For the video there is a QuickSilver™ eight channel server, that is designed to deliver either linear video (15,360 x 1080 pixels) or 360/360 video (from a 5.7k pixel converted 360/360 camera output) to be displayed onto eight HiDef projectors. The server allows for translation of the linear video in a horizontal direction, so that the relevant focal point of interest can be set to the right location in space. An angular offset can be set for each of the projectors within the 360/360 video so that the right part of the overall surround image is sliced and displayed onto the projectors to make up a surround image from a standard 360/360 surround movie.  It also provides a ‘crop’ function so that where walls do not match the 16:9 standard aspect ratio of the projectors, the image extent (left/right) can be limited as necessary. This allows us to create animations from photographs, as well as use the output of the 360/360 cameras that we’ve had various friends and family travel around with China, Singapore, London and a few other places with.
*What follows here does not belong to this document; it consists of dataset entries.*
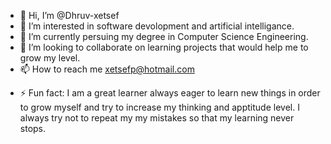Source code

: - 👋 Hi, I’m @Dhruv-xetsef
- 👀 I’m interested in software devolopment and artificial intelligance.
- 🌱 I’m currently persuing my degree in Computer Science Engineering.
- 💞️ I’m looking to collaborate on learning projects that would help me to grow my level.
- 📫 How to reach me xetsefp@hotmail.com
- <p>⚡ Fun fact: I am a great learner always eager to learn new things in order to grow myself and try to increase my thinking and apptitude level. I always try not to repeat my my mistakes so that my learning never stops.</p>


<!---
Dhruv-xetsef/Dhruv-xetsef is a ✨ special ✨ repository because its `README.md` (this file) appears on your GitHub profile.
You can click the Preview link to take a look at your changes.
--->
Some of the recent NASA and other space agency footage from the Moon and Mars have provided us with nice 360 degree views – and animations such as the odd alien space craft, and even an alien pogo-sticking around the moon provide plenty of interest and fun to kids during their ’travels’.

 

Audio from the various sources is mixed in a Behringer X32 rack mount audio device, and fed into a QSC CX168 8-channel amp to speakers set up in the corners (such as there are) within the room to be a able to create a true 4/4 surround audio experience. A self-powered bass speaker is fed with the mixed and filtered output of the 8 main audio channels.

 

 

In the simplest form, used for the general public and smaller kids, the destination is selected on the touchscreen, and then just 10 switch actions (any switch, any action) will start the trip. The ‘default’ location is the professors basement ‘today’ – so the various props in the room are today’s bicycles, food and various other items. After every trip, which tends to be around 30 seconds or so, the SATTA returns to this basement. Translations to new locations are done via one of a number of ’transitionals’, which are videos that with the ’take-off’ and ‘landing’ noises create the actual ’traveling’ experience.

 

 

These transitionals range from fields of complex calculus flying around to beautiful swirls and worm-hole type of imagery. Visitors then arrive at their destinations.  Destinations include the same basement from the 1800s (with a manual washing tub and penny-farthing bicycle) to the 2100s (including a ’today’s discarded space suit, cleansing machine and various other 2100s toys and machinery), the Great Wall of China, the Forbidden City, London, Singapore, a meteor storm, the Moon, Mars, and various locations in outer space.